Collected data entries ::
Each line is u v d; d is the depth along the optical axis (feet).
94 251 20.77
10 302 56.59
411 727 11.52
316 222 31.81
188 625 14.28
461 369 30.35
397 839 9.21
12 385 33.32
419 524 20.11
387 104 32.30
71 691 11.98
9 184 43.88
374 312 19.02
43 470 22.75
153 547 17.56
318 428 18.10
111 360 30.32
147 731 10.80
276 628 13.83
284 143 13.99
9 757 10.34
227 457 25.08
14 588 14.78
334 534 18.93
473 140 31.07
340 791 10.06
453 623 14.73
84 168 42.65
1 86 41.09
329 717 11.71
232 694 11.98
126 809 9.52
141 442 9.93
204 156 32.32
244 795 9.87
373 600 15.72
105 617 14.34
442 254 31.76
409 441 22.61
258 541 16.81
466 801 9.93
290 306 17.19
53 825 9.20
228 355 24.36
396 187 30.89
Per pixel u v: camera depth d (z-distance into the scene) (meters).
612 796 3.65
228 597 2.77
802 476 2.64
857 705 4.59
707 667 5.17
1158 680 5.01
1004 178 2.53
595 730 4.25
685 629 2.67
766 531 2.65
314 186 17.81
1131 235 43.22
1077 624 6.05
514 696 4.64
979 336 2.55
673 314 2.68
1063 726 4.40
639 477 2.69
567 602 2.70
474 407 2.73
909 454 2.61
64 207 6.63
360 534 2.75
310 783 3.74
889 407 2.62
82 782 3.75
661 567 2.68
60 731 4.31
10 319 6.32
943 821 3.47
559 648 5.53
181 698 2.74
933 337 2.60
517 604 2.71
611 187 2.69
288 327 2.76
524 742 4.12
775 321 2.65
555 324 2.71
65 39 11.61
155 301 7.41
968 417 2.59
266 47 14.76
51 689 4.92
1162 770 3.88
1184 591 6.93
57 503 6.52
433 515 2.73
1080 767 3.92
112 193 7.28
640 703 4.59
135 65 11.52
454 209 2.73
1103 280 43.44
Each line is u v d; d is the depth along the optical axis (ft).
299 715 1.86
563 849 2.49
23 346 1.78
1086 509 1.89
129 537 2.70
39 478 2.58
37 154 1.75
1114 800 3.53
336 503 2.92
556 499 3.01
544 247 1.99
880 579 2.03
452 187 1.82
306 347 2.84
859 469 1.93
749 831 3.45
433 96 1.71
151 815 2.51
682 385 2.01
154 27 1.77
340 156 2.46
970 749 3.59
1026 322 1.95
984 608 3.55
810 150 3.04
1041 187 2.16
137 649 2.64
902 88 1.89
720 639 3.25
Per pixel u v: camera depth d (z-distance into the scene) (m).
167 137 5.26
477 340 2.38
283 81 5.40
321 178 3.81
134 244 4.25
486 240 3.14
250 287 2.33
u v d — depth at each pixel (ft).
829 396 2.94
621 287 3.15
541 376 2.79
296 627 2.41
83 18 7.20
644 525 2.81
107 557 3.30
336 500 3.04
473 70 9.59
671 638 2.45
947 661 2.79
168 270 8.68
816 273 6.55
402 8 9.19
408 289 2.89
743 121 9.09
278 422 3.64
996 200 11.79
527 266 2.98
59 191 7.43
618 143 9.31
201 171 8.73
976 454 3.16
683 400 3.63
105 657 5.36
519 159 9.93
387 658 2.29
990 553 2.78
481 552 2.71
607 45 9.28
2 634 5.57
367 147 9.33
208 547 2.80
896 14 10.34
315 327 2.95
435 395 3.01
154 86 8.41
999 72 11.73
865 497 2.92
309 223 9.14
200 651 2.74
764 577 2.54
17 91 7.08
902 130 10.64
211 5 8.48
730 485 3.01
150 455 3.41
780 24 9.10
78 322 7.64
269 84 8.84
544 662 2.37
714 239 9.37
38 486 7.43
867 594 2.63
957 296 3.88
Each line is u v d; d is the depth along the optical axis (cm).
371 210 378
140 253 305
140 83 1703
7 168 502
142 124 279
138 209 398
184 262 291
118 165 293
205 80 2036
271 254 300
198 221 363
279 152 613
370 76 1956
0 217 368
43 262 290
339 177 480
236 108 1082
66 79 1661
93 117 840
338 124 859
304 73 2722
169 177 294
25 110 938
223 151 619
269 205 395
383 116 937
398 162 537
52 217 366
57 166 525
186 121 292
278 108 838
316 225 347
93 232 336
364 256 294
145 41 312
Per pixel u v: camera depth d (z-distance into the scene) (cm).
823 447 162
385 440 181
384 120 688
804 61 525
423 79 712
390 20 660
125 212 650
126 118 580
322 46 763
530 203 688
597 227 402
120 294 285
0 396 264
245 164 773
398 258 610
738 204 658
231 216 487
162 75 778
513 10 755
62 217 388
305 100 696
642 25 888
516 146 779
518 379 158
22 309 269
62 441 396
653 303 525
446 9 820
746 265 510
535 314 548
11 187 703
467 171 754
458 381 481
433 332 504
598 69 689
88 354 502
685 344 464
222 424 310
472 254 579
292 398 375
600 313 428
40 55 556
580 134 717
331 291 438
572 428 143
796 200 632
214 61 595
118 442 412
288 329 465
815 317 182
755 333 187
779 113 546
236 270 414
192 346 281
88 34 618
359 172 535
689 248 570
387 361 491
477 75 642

EXERCISE AIM :: There is a run of lines above from the one with "933 337 2.60" to the one with "371 210 378"; print exactly that run, both ends included, and nothing else.

WRITTEN SOLUTION ::
933 337 2.60
517 604 2.71
611 187 2.69
288 327 2.76
524 742 4.12
775 321 2.65
555 324 2.71
65 39 11.61
155 301 7.41
968 417 2.59
266 47 14.76
51 689 4.92
1162 770 3.88
1184 591 6.93
57 503 6.52
433 515 2.73
1080 767 3.92
112 193 7.28
640 703 4.59
135 65 11.52
454 209 2.73
1103 280 43.44
Each line is u v d; d is the depth along the optical axis (ft).
299 715 1.86
563 849 2.49
23 346 1.78
1086 509 1.89
129 537 2.70
39 478 2.58
37 154 1.75
1114 800 3.53
336 503 2.92
556 499 3.01
544 247 1.99
880 579 2.03
452 187 1.82
306 347 2.84
859 469 1.93
749 831 3.45
433 96 1.71
151 815 2.51
682 385 2.01
154 27 1.77
340 156 2.46
970 749 3.59
1026 322 1.95
984 608 3.55
810 150 3.04
1041 187 2.16
137 649 2.64
902 88 1.89
720 639 3.25
Per pixel u v: camera depth d (z-distance into the scene) (m).
167 137 5.26
477 340 2.38
283 81 5.40
321 178 3.81
134 244 4.25
486 240 3.14
250 287 2.33
u v d — depth at each pixel (ft).
829 396 2.94
621 287 3.15
541 376 2.79
296 627 2.41
83 18 7.20
644 525 2.81
107 557 3.30
336 500 3.04
473 70 9.59
671 638 2.45
947 661 2.79
168 270 8.68
816 273 6.55
402 8 9.19
408 289 2.89
743 121 9.09
278 422 3.64
996 200 11.79
527 266 2.98
59 191 7.43
618 143 9.31
201 171 8.73
976 454 3.16
683 400 3.63
105 657 5.36
519 159 9.93
387 658 2.29
990 553 2.78
481 552 2.71
607 45 9.28
2 634 5.57
367 147 9.33
208 547 2.80
896 14 10.34
315 327 2.95
435 395 3.01
154 86 8.41
999 72 11.73
865 497 2.92
309 223 9.14
200 651 2.74
764 577 2.54
17 91 7.08
902 130 10.64
211 5 8.48
730 485 3.01
150 455 3.41
780 24 9.10
78 322 7.64
269 84 8.84
544 662 2.37
714 239 9.37
38 486 7.43
867 594 2.63
957 296 3.88
Each line is u v d; d is the depth along the optical axis (cm).
371 210 378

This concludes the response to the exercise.